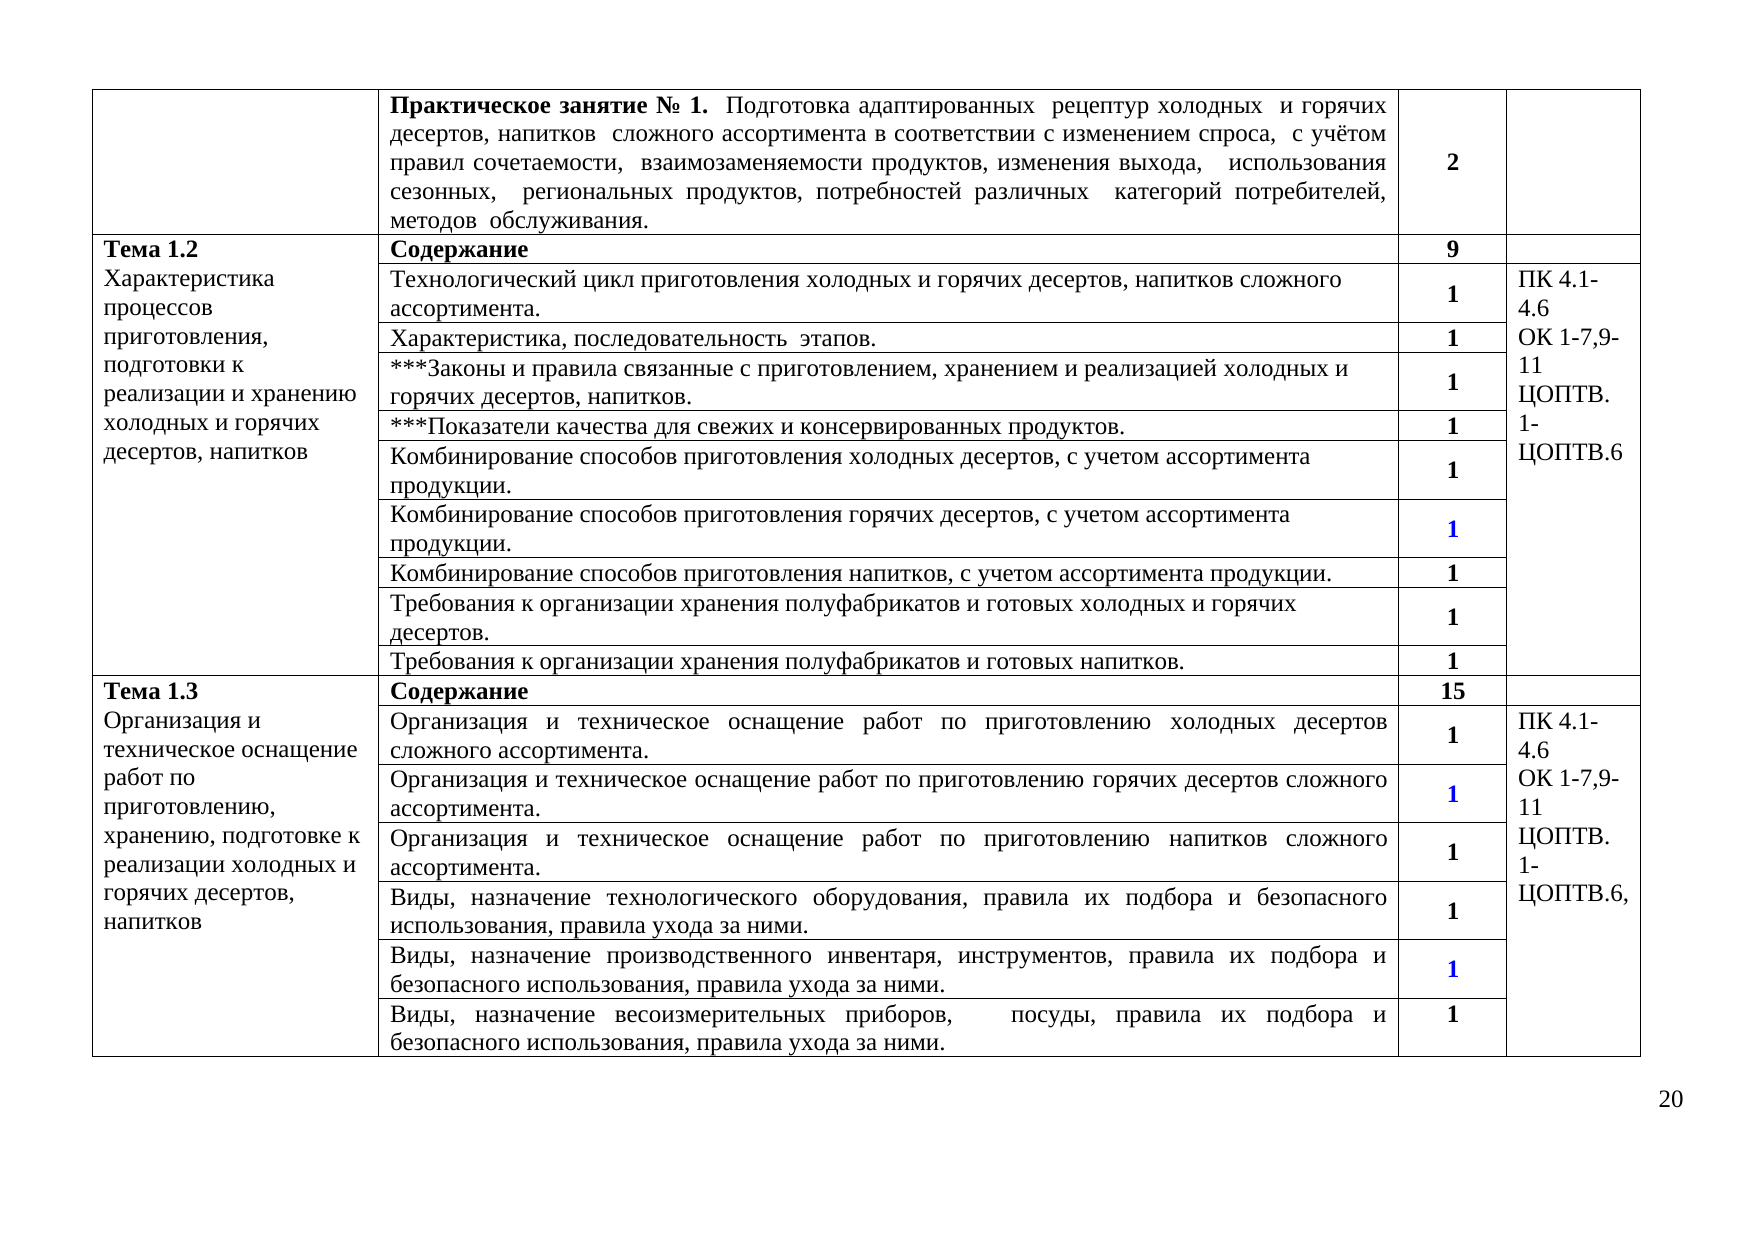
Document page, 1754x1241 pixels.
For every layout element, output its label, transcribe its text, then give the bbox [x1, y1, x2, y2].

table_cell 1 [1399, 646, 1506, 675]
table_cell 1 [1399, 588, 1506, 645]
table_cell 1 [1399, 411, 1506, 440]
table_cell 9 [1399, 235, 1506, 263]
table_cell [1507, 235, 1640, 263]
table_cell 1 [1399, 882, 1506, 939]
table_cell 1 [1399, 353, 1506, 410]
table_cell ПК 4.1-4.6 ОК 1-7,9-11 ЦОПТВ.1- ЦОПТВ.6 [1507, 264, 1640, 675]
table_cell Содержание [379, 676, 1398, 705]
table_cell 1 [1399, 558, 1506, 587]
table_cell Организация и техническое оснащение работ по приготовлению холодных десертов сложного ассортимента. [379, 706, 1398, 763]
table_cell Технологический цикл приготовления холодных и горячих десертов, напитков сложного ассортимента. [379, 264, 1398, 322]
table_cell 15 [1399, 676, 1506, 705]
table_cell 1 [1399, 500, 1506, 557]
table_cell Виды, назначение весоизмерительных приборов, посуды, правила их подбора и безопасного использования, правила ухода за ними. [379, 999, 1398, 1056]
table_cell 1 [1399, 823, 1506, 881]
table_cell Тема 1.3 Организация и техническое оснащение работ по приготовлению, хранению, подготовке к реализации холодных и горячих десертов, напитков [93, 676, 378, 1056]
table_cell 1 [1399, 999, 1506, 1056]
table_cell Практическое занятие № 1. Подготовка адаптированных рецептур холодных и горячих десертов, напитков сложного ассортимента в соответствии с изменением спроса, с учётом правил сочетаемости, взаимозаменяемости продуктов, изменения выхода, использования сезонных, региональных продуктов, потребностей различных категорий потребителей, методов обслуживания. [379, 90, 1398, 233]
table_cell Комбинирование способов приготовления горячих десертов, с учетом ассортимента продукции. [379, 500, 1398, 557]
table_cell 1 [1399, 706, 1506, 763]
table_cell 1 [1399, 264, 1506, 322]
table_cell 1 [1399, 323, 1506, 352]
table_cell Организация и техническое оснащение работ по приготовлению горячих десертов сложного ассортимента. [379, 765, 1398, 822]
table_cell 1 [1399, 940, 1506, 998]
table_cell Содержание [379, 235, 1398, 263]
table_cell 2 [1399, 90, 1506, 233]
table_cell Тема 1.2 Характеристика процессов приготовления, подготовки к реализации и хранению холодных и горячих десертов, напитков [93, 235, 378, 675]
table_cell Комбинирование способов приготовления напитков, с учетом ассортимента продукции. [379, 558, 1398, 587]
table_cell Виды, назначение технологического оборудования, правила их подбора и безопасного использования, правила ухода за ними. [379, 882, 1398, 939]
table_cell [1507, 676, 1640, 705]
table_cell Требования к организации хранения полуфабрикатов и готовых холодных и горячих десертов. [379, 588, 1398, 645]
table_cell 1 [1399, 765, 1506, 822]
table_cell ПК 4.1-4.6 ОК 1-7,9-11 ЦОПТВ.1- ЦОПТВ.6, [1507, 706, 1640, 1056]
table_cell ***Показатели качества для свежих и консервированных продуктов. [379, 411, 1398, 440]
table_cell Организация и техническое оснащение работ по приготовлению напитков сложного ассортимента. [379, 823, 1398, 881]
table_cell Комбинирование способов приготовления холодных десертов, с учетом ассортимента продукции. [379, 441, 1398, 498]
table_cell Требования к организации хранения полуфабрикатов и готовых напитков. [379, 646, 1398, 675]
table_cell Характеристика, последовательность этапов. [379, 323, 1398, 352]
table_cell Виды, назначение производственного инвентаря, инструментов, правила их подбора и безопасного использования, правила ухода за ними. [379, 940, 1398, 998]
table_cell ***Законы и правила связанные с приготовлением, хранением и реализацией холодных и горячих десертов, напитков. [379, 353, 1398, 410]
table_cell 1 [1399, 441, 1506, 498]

^^^^

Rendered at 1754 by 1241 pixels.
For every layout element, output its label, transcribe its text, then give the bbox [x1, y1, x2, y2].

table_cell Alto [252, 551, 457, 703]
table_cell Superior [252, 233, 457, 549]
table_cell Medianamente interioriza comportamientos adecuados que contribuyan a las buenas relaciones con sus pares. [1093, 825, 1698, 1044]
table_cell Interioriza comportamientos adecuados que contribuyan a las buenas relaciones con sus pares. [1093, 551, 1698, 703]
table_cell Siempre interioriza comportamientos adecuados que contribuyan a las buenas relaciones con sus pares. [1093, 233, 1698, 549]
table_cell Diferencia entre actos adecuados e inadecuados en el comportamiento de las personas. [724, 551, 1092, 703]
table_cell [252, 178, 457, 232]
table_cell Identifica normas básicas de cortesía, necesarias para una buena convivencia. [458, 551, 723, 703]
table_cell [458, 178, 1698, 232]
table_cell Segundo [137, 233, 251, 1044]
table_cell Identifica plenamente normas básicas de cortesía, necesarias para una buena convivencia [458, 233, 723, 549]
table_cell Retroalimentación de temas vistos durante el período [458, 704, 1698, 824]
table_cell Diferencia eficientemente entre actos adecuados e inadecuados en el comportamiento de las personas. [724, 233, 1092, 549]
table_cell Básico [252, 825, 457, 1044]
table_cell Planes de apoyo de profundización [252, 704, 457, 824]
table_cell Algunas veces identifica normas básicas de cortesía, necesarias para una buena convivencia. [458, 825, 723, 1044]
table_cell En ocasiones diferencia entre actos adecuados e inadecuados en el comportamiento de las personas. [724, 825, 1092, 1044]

^^^^

Say only how many lines in the records carry the word "Характеристика".

2